[Opening EXERCISE INPUTS section]

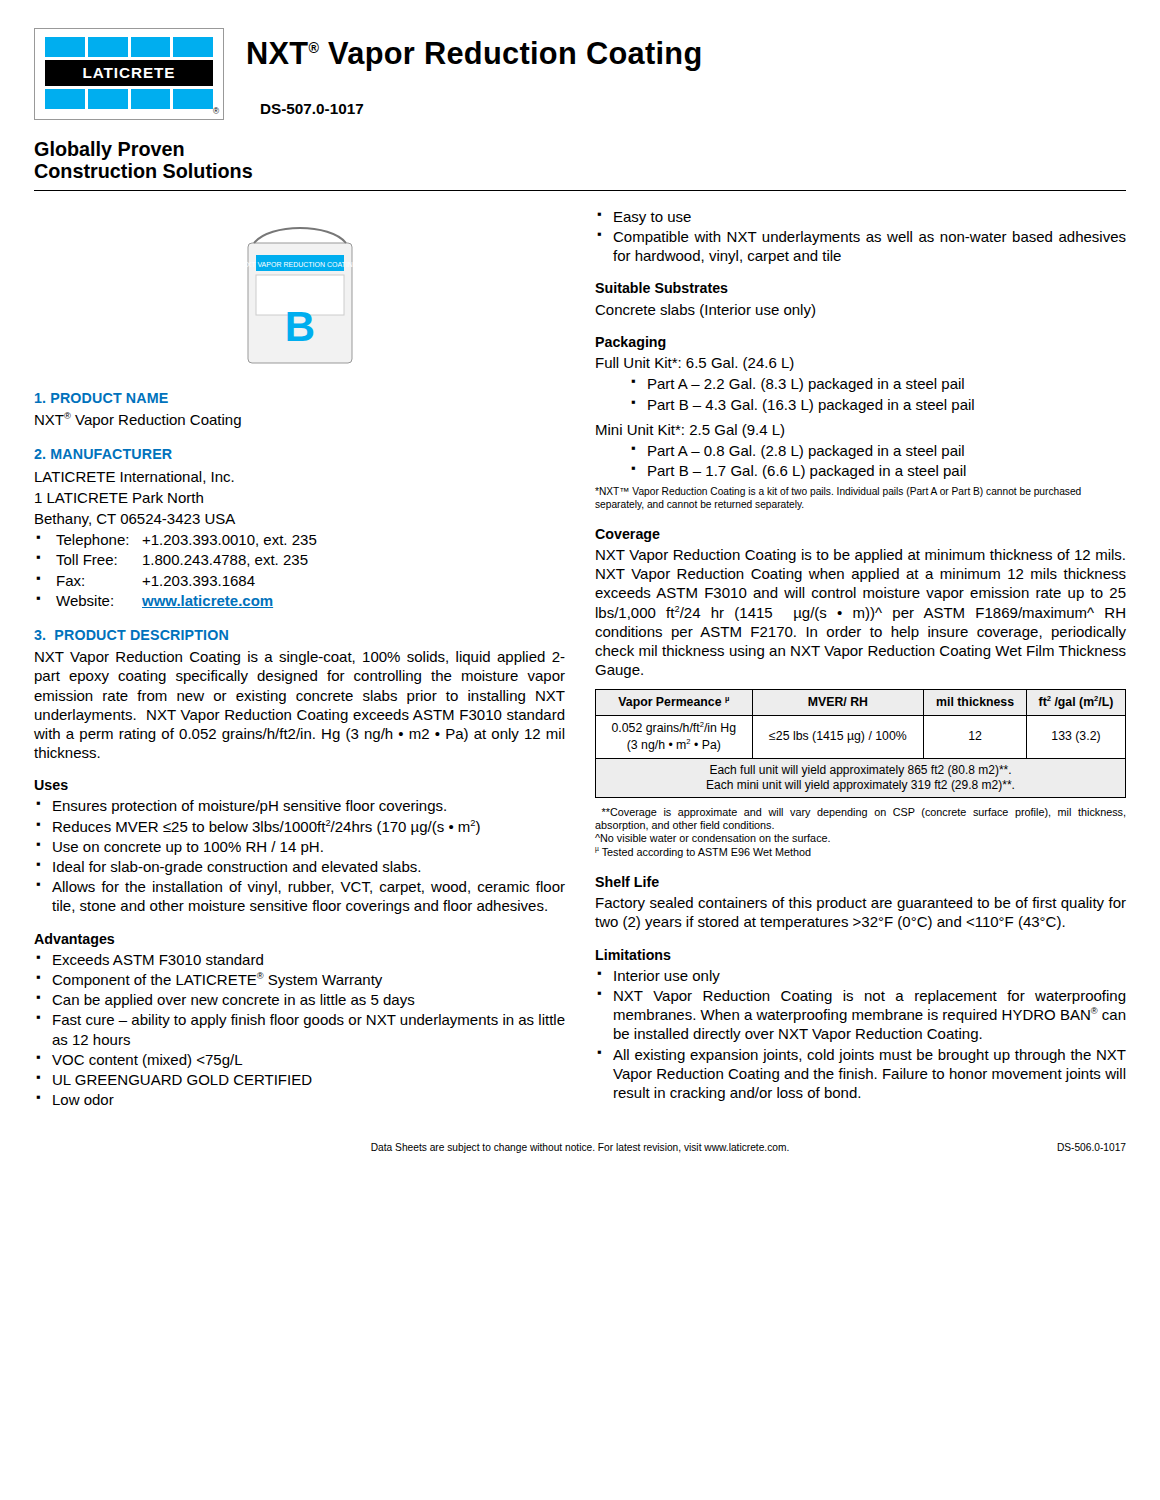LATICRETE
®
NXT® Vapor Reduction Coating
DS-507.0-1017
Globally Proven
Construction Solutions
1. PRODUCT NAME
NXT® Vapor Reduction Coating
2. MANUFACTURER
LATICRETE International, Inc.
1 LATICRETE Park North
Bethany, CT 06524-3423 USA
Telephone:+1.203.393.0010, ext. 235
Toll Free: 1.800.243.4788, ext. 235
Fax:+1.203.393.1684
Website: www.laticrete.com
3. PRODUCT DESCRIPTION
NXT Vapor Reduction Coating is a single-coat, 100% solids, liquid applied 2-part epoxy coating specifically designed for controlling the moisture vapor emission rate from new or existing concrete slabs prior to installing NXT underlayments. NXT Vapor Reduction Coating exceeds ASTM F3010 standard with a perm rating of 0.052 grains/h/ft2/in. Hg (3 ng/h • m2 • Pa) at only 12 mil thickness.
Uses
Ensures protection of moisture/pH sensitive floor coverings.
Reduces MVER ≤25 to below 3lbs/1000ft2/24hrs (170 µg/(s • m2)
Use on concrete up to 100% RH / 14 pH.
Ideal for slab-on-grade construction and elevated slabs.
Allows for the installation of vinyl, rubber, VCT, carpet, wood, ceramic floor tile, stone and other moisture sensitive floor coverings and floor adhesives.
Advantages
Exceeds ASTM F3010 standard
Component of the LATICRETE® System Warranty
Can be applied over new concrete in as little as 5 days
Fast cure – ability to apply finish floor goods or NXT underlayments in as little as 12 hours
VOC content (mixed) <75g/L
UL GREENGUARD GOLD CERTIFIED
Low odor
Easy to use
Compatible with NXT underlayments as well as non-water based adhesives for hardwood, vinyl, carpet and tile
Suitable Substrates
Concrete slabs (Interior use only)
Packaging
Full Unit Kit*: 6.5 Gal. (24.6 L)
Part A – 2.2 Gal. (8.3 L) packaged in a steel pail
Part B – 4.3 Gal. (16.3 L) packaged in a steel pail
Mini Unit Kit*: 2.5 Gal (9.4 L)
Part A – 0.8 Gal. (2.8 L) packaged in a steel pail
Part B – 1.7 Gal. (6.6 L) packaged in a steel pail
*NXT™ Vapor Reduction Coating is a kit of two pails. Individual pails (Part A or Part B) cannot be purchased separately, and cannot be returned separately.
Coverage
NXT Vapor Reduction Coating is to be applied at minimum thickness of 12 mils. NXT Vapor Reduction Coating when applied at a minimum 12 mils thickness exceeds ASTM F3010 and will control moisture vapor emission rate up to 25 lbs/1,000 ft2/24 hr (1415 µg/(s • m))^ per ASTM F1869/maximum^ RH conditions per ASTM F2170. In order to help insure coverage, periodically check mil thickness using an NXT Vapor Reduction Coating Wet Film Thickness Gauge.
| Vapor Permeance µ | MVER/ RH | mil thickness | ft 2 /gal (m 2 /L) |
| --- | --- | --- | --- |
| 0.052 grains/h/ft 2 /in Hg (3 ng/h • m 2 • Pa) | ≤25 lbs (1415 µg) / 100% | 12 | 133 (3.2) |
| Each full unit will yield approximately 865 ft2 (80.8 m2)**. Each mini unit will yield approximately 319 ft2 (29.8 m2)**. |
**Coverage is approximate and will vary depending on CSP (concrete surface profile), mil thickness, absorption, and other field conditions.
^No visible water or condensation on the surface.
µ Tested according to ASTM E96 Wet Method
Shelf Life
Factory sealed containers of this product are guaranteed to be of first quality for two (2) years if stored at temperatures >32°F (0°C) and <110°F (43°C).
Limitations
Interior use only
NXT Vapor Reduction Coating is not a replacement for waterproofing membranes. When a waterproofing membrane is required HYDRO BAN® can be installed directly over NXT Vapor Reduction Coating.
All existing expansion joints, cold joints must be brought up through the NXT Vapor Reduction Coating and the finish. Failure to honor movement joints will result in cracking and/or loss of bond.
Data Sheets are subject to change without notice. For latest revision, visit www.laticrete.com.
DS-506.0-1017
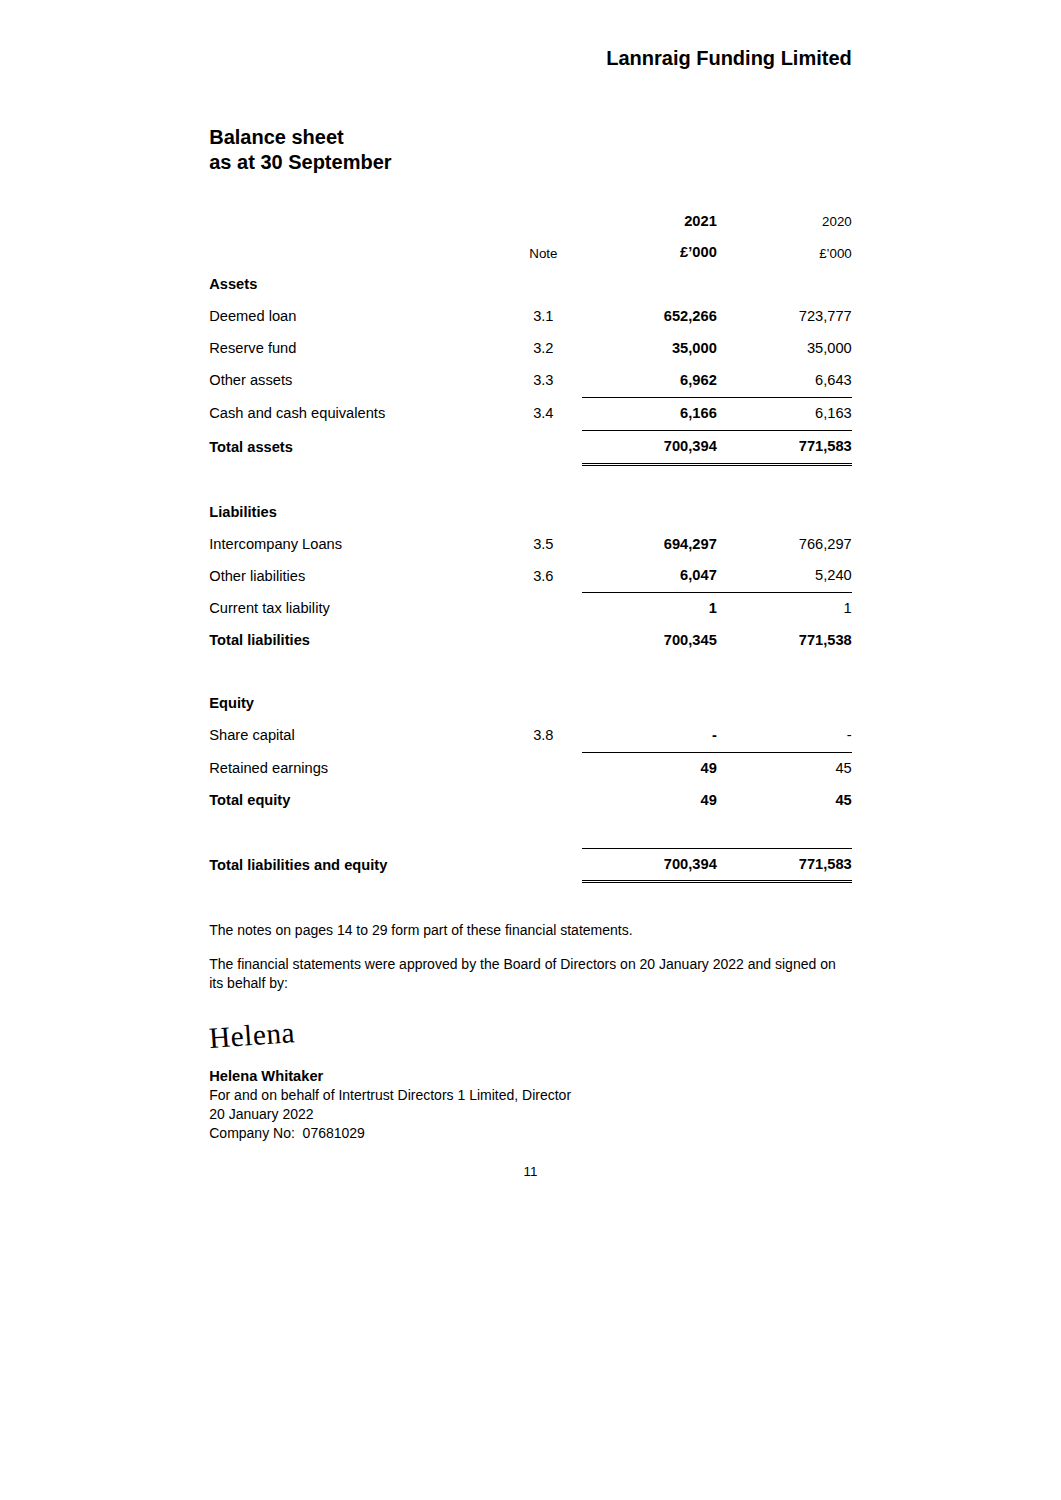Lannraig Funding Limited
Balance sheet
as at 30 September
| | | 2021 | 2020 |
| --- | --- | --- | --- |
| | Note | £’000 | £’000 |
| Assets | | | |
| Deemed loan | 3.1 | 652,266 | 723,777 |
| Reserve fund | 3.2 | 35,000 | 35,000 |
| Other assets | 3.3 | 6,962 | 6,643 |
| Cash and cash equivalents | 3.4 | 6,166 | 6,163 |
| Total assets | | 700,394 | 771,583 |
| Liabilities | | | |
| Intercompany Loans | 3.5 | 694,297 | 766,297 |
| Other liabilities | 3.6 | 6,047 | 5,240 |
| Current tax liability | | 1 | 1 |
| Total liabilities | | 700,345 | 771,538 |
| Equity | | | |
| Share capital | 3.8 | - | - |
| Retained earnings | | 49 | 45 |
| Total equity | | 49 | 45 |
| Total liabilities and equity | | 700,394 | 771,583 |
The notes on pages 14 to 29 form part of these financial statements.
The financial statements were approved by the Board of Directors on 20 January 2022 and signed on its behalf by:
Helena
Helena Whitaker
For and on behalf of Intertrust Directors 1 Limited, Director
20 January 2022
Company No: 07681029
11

[Closing EXERCISE INPUTS section]

INSTRUCTIONS TO FOLLOW »
Please show every line of the entries above that contains the word "packaged".

ANSWER BELOW »
Part A – 2.2 Gal. (8.3 L) packaged in a steel pail
Part B – 4.3 Gal. (16.3 L) packaged in a steel pail
Part A – 0.8 Gal. (2.8 L) packaged in a steel pail
Part B – 1.7 Gal. (6.6 L) packaged in a steel pail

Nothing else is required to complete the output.